Friday, May 14, 2010

The Pendulum, Yeats, and ObamaCare

The Pendulum Effect   

Oklahoma City has a interactive, educational museum, one much like Fernbank here in Atlanta.  In the Omniplex, there were machines with buttons to press, making holograms and activating wind tunnels and train whistles and boxes that emulated earthquakes.  There were endlessly running marbles on a track that seemed to change with each descent.  And high upon the ceiling was attached a pendulum, one that swung slowly around a circle, knocking over pins from time to time as the Earth moved around its orbit.  A grand clock in which a year was its circumference.  I never got to see it knock down a pin.  But the idea of the pendulum has forever stuck with me, and it has been reiterated over and over throughout my studies. 

The one most brought to mind is that of "The Second Coming" by William Butler Yeats.  To quote:

Turning and turning the widening gyre
The falcon cannot hear the falconer;
Things fall apart; the centre cannot hold;
Mere anarchy is loosed upon the world,
The blood-dimmed tide is loosed, and everywhere
The ceremony of innocence is drowned;

These are more spirals than pendulums, but the idea is still the same.  As the motion of the swinging bar goes further and further away from center, the more erratic it becomes. Yeats proposed a 2000 year pendulum swing from Classicism to Christianity, and back. I would hope that it would resolve more like Hegel's Synthesis between two opposite extremes, but there are many realistic examples where it falls apart all together.  Sometimes after the extremities are reached, the center can no longer be reached, and the pendulum falls apart. But I get ahead of myself. 

Whatever do I mean with all this?  What brings us from the slowly moving pendulum that moves with the Earth to utter catastrophe?  Certainly I could exhume environmental theories until I was blue in the face (Avatar pun intended). And perhaps the philosophical backing of anarchism supports the ideas of global warming nutcases.  It is unclear what effect mankind has on the pendulum of the Earth.  More than likely, it cannot be anything good, for any force that pushes on the pendulum will make it move more toward the extreme, and knock down more pins.  Nothing good can come from this. 

It's in the political arena that we are currently seeing this effect most dramatically.  I didn't know at the time I was writing the first part of this, but the idea of the pendulum would be represented in the Republican Primary in Utah, where incumbent senator Bennett was booted out in favor of a more conservative member.  Surely, his votes on the financial bailouts..etc... had something to do with this, as well as the support of the Tea party for the more conservative candidates.  What we are seeing is the result of the pendulum swinging very far to the left with the election of Obama, Pelosi...etc... and then moving almost equally far to the right.  While this is a common occurrence from each era of politics, from Democrat to Republican and back, it seems that each push either further right or left swings equally back the other direction.  Carter begot Reagan/Bush, who begot Clinton, who begot Bush II, who begot Obama.  All this is normal in the world of politics. 
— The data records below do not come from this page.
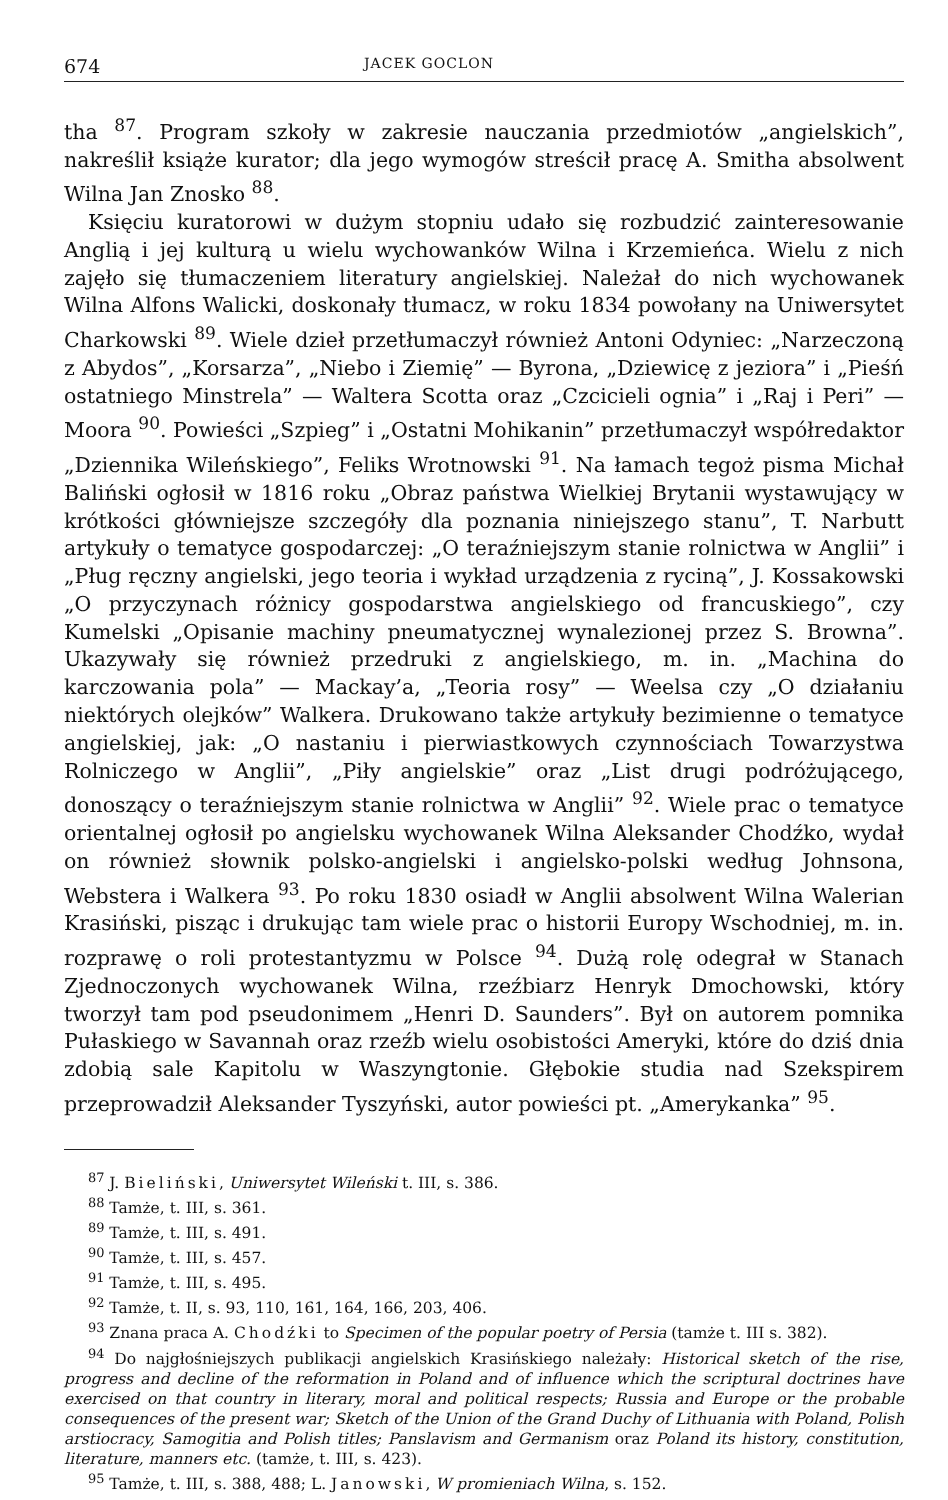674 JACEK GOCLON
tha <sup>87</sup>. Program szkoły w zakresie nauczania przedmiotów „angielskich”, nakreślił książe kurator; dla jego wymogów streścił pracę A. Smitha absolwent Wilna Jan Znosko <sup>88</sup>.
Księciu kuratorowi w dużym stopniu udało się rozbudzić zainteresowanie Anglią i jej kulturą u wielu wychowanków Wilna i Krzemieńca. Wielu z nich zajęło się tłumaczeniem literatury angielskiej. Należał do nich wychowanek Wilna Alfons Walicki, doskonały tłumacz, w roku 1834 powołany na Uniwersytet Charkowski <sup>89</sup>. Wiele dzieł przetłumaczył również Antoni Odyniec: „Narzeczoną z Abydos”, „Korsarza”, „Niebo i Ziemię” — Byrona, „Dziewicę z jeziora” i „Pieśń ostatniego Minstrela” — Waltera Scotta oraz „Czcicieli ognia” i „Raj i Peri” — Moora <sup>90</sup>. Powieści „Szpieg” i „Ostatni Mohikanin” przetłumaczył współredaktor „Dziennika Wileńskiego”, Feliks Wrotnowski <sup>91</sup>. Na łamach tegoż pisma Michał Baliński ogłosił w 1816 roku „Obraz państwa Wielkiej Brytanii wystawujący w krótkości główniejsze szczegóły dla poznania niniejszego stanu”, T. Narbutt artykuły o tematyce gospodarczej: „O teraźniejszym stanie rolnictwa w Anglii” i „Pług ręczny angielski, jego teoria i wykład urządzenia z ryciną”, J. Kossakowski „O przyczynach różnicy gospodarstwa angielskiego od francuskiego”, czy Kumelski „Opisanie machiny pneumatycznej wynalezionej przez S. Browna”. Ukazywały się również przedruki z angielskiego, m. in. „Machina do karczowania pola” — Mackay’a, „Teoria rosy” — Weelsa czy „O działaniu niektórych olejków” Walkera. Drukowano także artykuły bezimienne o tematyce angielskiej, jak: „O nastaniu i pierwiastkowych czynnościach Towarzystwa Rolniczego w Anglii”, „Piły angielskie” oraz „List drugi podróżującego, donoszący o teraźniejszym stanie rolnictwa w Anglii” <sup>92</sup>. Wiele prac o tematyce orientalnej ogłosił po angielsku wychowanek Wilna Aleksander Chodźko, wydał on również słownik polsko-angielski i angielsko-polski według Johnsona, Webstera i Walkera <sup>93</sup>. Po roku 1830 osiadł w Anglii absolwent Wilna Walerian Krasiński, pisząc i drukując tam wiele prac o historii Europy Wschodniej, m. in. rozprawę o roli protestantyzmu w Polsce <sup>94</sup>. Dużą rolę odegrał w Stanach Zjednoczonych wychowanek Wilna, rzeźbiarz Henryk Dmochowski, który tworzył tam pod pseudonimem „Henri D. Saunders”. Był on autorem pomnika Pułaskiego w Savannah oraz rzeźb wielu osobistości Ameryki, które do dziś dnia zdobią sale Kapitolu w Waszyngtonie. Głębokie studia nad Szekspirem przeprowadził Aleksander Tyszyński, autor powieści pt. „Amerykanka” <sup>95</sup>.
<sup>87</sup> J. Bieliński, Uniwersytet Wileński t. III, s. 386.
<sup>88</sup> Tamże, t. III, s. 361.
<sup>89</sup> Tamże, t. III, s. 491.
<sup>90</sup> Tamże, t. III, s. 457.
<sup>91</sup> Tamże, t. III, s. 495.
<sup>92</sup> Tamże, t. II, s. 93, 110, 161, 164, 166, 203, 406.
<sup>93</sup> Znana praca A. Chodźki to Specimen of the popular poetry of Persia (tamże t. III s. 382).
<sup>94</sup> Do najgłośniejszych publikacji angielskich Krasińskiego należały: Historical sketch of the rise, progress and decline of the reformation in Poland and of influence which the scriptural doctrines have exercised on that country in literary, moral and political respects; Russia and Europe or the probable consequences of the present war; Sketch of the Union of the Grand Duchy of Lithuania with Poland, Polish arstiocracy, Samogitia and Polish titles; Panslavism and Germanism oraz Poland its history, constitution, literature, manners etc. (tamże, t. III, s. 423).
<sup>95</sup> Tamże, t. III, s. 388, 488; L. Janowski, W promieniach Wilna, s. 152.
The problem with such a movement is that those things which are so protested against while one party is in power become matter of fact when the protesters become in charge.  Jon Stewart easily showed this over and over again on The Daily Show, when dealing with the procedures of the Senate trying to pass the Health Care bill. Or, more importantly, on the little talked about extention of the Patriot Act to allow current Democratic party elected officials the same powers that the Republicans had during Bush II 's administration.  The only difference is that, depending on the bias of the media, one supposed injustice is ranted on about, while the other is kept quiet. 

Thus it is that the pendulum swings in both directions, and equally for both sides of the ideological spectrum.  This is the most important aspect of examining the power of the government over the lives of its citizens.  And once that power is given, it is very rarely taken away.  Thus the power that the Republicans gave Bush during the 2000's is still being used (and expanded upon, see the Patriot Act measures) in the Obama administration.  Any authority the Dems give themselves (such as being able to access anyone's health records by way of those citizens being a part of Nationalized Health Care (various sources on the web, none from primary sources, however)) will be used to the same extent when the Republicans take back the governmental reigns.  It will happen. Eventually.  And when it does, the governments control over health care will reflect Republican social values, which will mean anyone who believes other than conservative Christian beliefs will find themselves on the cold side of the law.  (At this point, it's the rich and the successful that are being penalized). 

The moral of the pendulum is to not give yourself power that you don't want your ideological opposites to have later.  It simply polarizes everything, and pushes the pendulum farther out, making any action or decision more dangerous.  At some point, the whole thing will break down. 

The solution?  Well, I'm in favor of the Hegelian principle of a Synthesis between two opposites.  In other words, create something new out of the old arguments.  To me, this is where Libertarian beliefs come into play.  Don't ask me how that would actually work, because, honestly, I don't know.  We need to do something to slow the pendulum down. Deflate the power, pressure, and contain the chaos that will certainly come if we don't, much like the beast in Yeats' poem.